7 Strategies for Flying With Children
With the long days of summer stretching into the horizon, chances are you’re preparing for a family vacation. If you’re a parent, gone are the days when you simply packed a bag for yourself and whiled away the hours reading a novel or watching the in-flight movie en route to your destination. Traveling with children in tow is a whole different story, but if you’re prepared, you can ensure that you, your kids and your fellow passengers can all keep your sanity and have a smooth flight.
- Take your time. You know how everything in your day-to-day takes longer with a baby or toddler? Airports have a way of multiplying that figure exponentially. Check in lines, security, flight delays, boarding. Leave early and go slowly so you and your child will both feel less anxious.
- Bring your car seat and stroller to the gate. If you plan to bring a car seat and stroller with you on your trip, bring them to the boarding gate. Strollers can be checked at the gate and retrieved at the gate on the other end. As for car seats, some airlines allow you to bring your car seat and use it if there’s an empty seat on the flight. Others don’t allow car seats to be used onboard at all, but you can still check it at the gate. Check with your carrier before the flight to be sure.
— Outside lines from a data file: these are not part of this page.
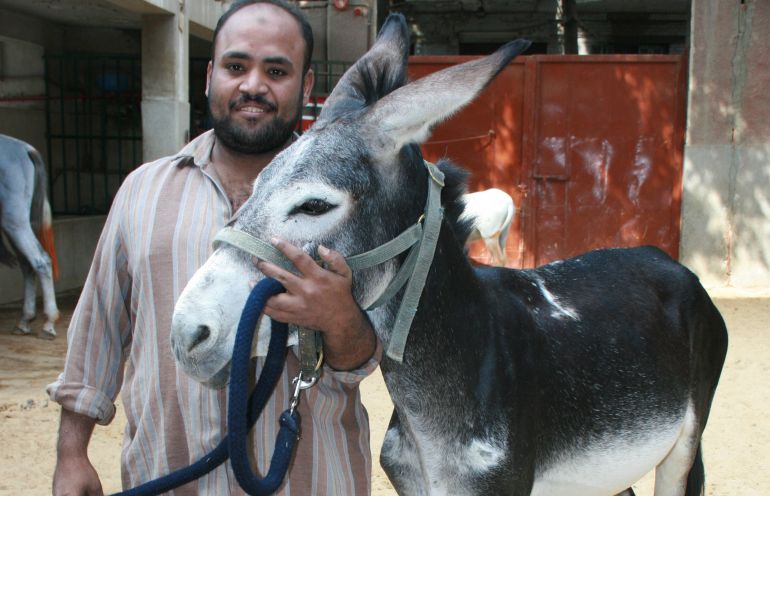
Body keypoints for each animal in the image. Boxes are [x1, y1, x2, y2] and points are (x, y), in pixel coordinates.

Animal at [0, 134, 60, 339]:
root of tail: (24, 148)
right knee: (27, 265)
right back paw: (25, 320)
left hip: (15, 221)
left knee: (40, 261)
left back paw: (49, 323)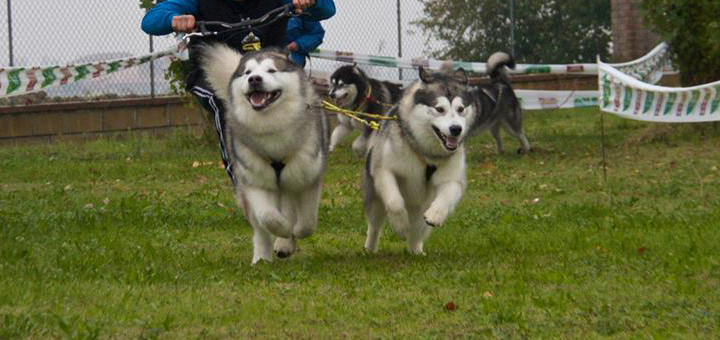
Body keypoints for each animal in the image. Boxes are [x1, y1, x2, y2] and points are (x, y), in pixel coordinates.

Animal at [200, 43, 330, 266]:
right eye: (247, 72)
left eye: (271, 70)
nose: (254, 79)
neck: (272, 127)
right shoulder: (254, 181)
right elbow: (267, 216)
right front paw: (283, 231)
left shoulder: (308, 179)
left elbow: (307, 222)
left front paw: (293, 233)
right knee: (260, 226)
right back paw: (262, 256)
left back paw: (285, 244)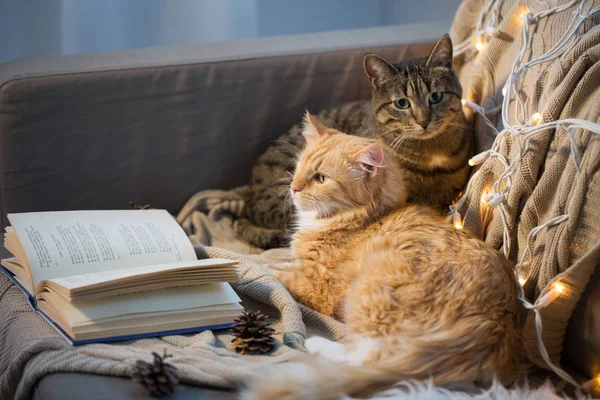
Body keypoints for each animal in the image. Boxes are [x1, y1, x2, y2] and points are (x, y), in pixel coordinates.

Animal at [244, 112, 524, 400]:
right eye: (299, 167)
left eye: (320, 178)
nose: (294, 187)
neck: (361, 219)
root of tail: (492, 324)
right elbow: (278, 262)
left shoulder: (318, 287)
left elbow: (270, 271)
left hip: (369, 295)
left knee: (368, 357)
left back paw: (316, 345)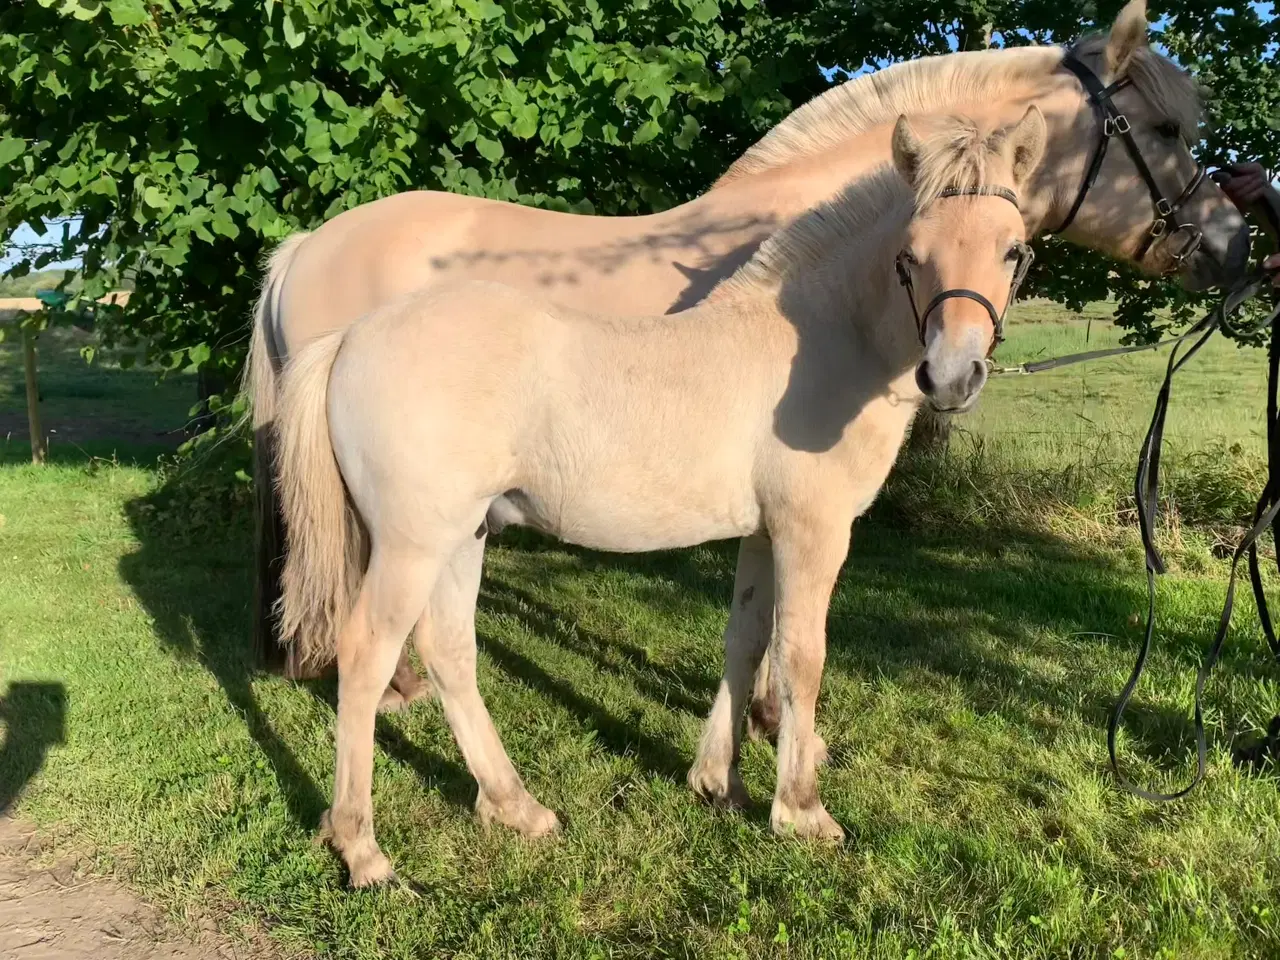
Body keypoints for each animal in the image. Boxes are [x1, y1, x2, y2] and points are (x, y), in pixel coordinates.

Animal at [280, 110, 1059, 885]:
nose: (952, 376)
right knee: (365, 655)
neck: (818, 343)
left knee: (448, 649)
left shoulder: (764, 533)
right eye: (910, 254)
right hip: (412, 544)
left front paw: (719, 782)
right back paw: (362, 849)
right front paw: (802, 811)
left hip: (462, 535)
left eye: (1012, 250)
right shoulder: (813, 532)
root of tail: (348, 339)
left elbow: (746, 640)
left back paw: (515, 807)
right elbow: (802, 656)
- Feed babies and toddlers on takeoff and landing or any other time you feel pressure in your ears. Whether you breastfeed a lap child or give older children a sippy cup or a small snack, the act of chewing and swallowing will help their ears adjust to the cabin pressure.
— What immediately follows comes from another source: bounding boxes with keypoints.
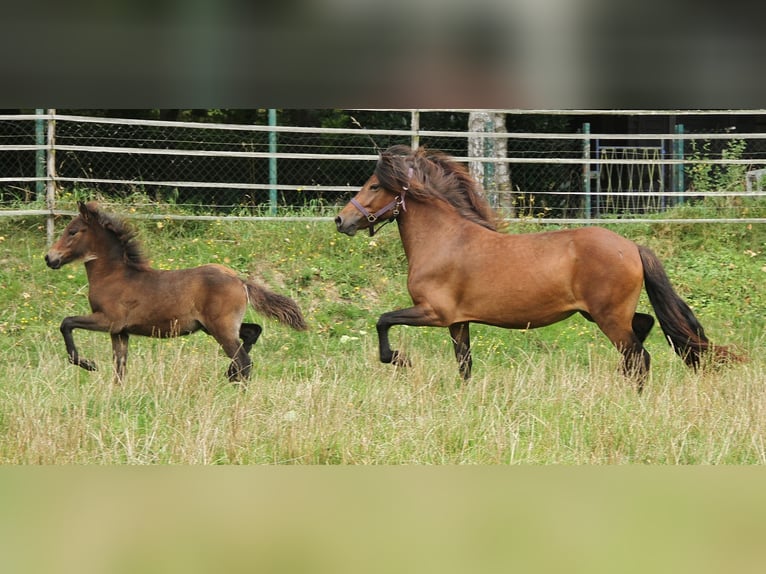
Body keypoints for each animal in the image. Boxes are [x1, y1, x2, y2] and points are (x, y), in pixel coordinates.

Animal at [45, 202, 308, 388]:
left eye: (73, 232)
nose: (50, 258)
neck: (114, 275)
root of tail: (240, 280)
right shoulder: (120, 332)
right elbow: (120, 367)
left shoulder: (109, 320)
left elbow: (66, 323)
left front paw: (88, 364)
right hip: (213, 326)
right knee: (253, 333)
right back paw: (229, 373)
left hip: (220, 328)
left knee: (245, 362)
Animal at [334, 146, 736, 394]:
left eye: (374, 185)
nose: (342, 220)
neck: (445, 239)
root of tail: (632, 248)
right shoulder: (458, 322)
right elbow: (464, 365)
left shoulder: (434, 313)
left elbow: (383, 321)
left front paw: (400, 359)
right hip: (601, 315)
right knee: (644, 331)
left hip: (608, 318)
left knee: (639, 357)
- Bring a selection of small toys, stickers or crayons that your child has never seen before. Don’t give them to your child until they ask for them or appear to be getting bored. The excitement of boarding, belting up and seeing new people may keep them entertained for a significant stretch.
- Utilize the items onboard. Two great activities can be found in your very own seat pocket. First, flip through the airplane magazine for an ‘I Spy’ scavenger hunt on each page. Second, grab a pen and the airsickness bags and create hand puppets.
- Acknowledge and apologize if your baby cries. When you have a fussy baby in a confined space, your immediate instinct may be to freak out. Keep your cool and try to comfort your baby quietly. Acknowledge your seatmates’ and apologize for the noise. Most people will be understanding and recognize that you’re trying your best. If your child won’t calm down, remember that babies cry and some people will be annoyed no matter what you do. Simply do your best to remain calm.
- Avoid jet lag on arrival. One of the best remedies to jet lag for children is to time your flight to arrive during daylight hours as early in the day as possible. Feed them throughout the day at local mealtimes to help them understand the new time zone, and put them to bed one hour later than usual to help them sleep through the night.